***** Text section
In a pamphlet for the pro-single currency group Britain in Europe, Professor Robin Marris, an emeritus professor of economics at the University of London, says there is no better time than now to sign up to the euro and there is "no valid economic reason for delay".
His paper has been distributed to every member of Tony Blair's Cabinet, as they grapple with the document drawn up by the Treasury giving its assessment of Chancellor Gordon Brown's five economic tests. A public announcement will be made by the Chancellor on 9 June.
Professor Marris argues in his economic analysis that staying out of the euro would cost Britain 0.5 per cent on economic growth. He says that economic welfare in the UK is more likely to benefit than to suffer from membership and that the ideal rate for entry is the current exchange rate of €1.40 to £1.
He writes: "If the British Government or people decide to stay out of the euro on political grounds, the cost will be borne by future generations ... The only conceivable reasons for delay are political and there is no valid economic reason for delay."
The professor's findings are broadly backed by a panel of 11 leading economists from around the world who prepared an accompanying document for Britain in Europe.
But the Government is understood to be increasingly uneasy about the prospects of a euro referendum following a spate of opinion polls making it clear that the British public is doggedly against membership, by two to one.
And, more worrying still, the Tories' latest poll rating was within a point of Labour, following the row over calls - rebuffed by the Government - for a referendum on the proposed changes to the European Union's constitution.
Robert Worcester, the chairman of the polling organisation Mori, said that 77 per cent of people wanted a referendum on the EU constitution. He warned that the failure to hold one meant an early referendum on single currency membership was "even less likely". "I don't think it's likely at all. I wouldn't be surprised if we hadn't had a referendum on that before 2009."
However, Stephan Shakespeare, from the pollsters YouGov, whose survey found the Tories closing the gap with Labour, argued that polling showed that if cabinet ministers - particularly Mr Blair and Mr Brown - were prepared to wholeheartedly campaign in favour of the single currency "it would still be hard to win but would start as an even race".
Britain in Europe continues to insist that there is still "everything to play for" and that cabinet support is crucial.
The former prime minister Sir Edward Heath, who took Britain into Europe, said many opponents of the euro were following a concealed agenda to bring about Britain's withdrawal from the EU.
The euro decision was Britain's chance to end its "ambivalence" on Europe. Sir Edward urged membership on both political and economic grounds.
**********
→ Problem A
Rewrite the paragraph of the euro article that begins "Professor Marris argues in his economic analysis" as a bulleted list that keeps its main facts.
→ Problem B
Name every individual person mentioned by name in the euro article.
The entries are not needed to complete this work.
***** Dataset entries
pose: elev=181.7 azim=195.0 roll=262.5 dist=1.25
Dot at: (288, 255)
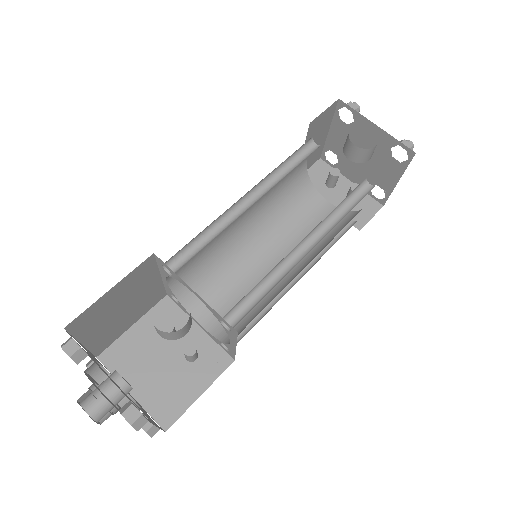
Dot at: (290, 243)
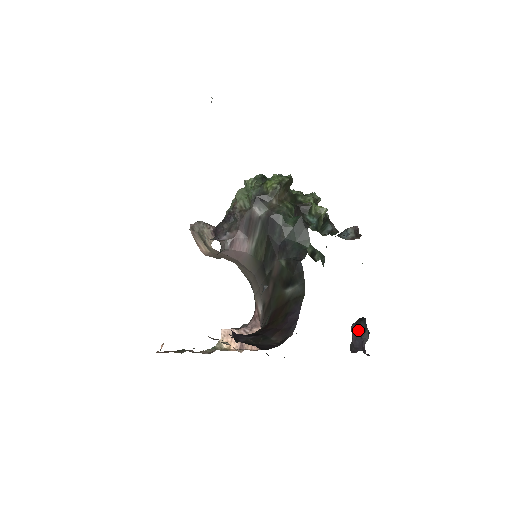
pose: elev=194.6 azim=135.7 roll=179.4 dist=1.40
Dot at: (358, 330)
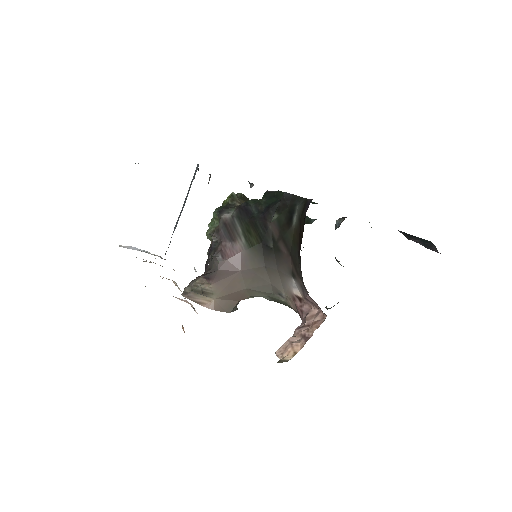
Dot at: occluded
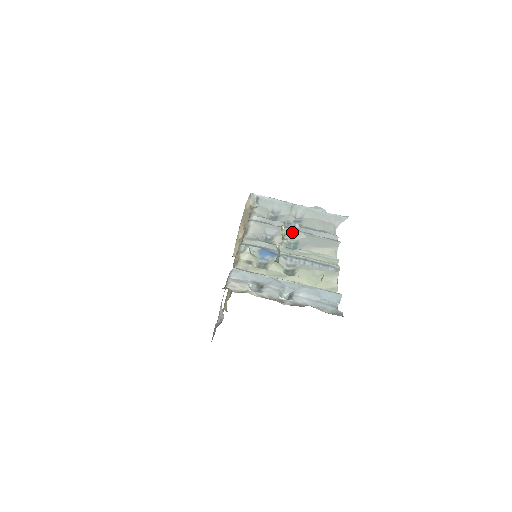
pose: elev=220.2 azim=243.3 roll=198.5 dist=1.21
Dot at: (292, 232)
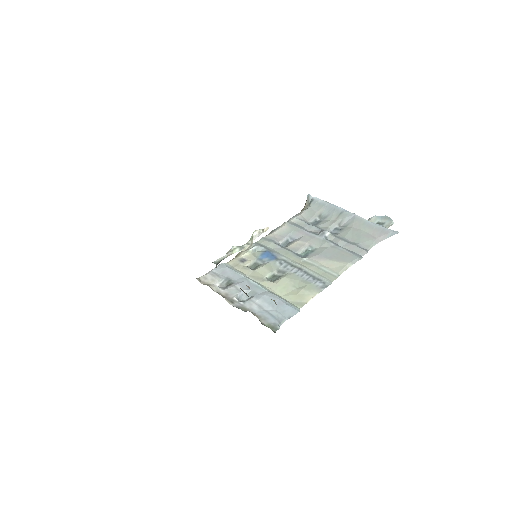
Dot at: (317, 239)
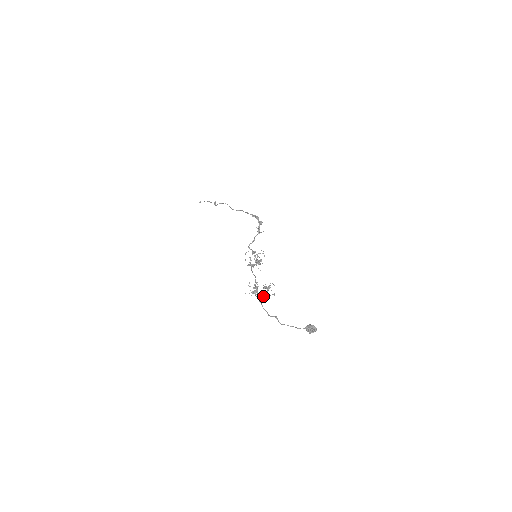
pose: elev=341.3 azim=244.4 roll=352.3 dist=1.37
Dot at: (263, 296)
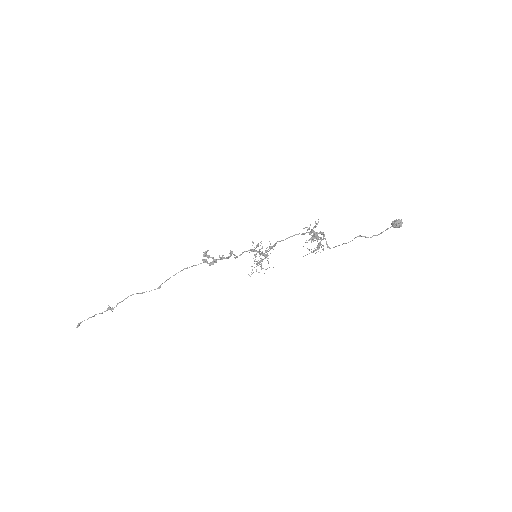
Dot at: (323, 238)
**********
→ Full response A
- Staying out of the euro would cost Britain 0.5 percent on economic growth.
- UK economic welfare is more likely to benefit than suffer from membership.
- The ideal entry rate is the current exchange rate of €1.40 to £1.

→ Full response B
- Robin Marris
- Tony Blair
- Gordon Brown
- Robert Worcester
- Stephan Shakespeare
- Edward Heath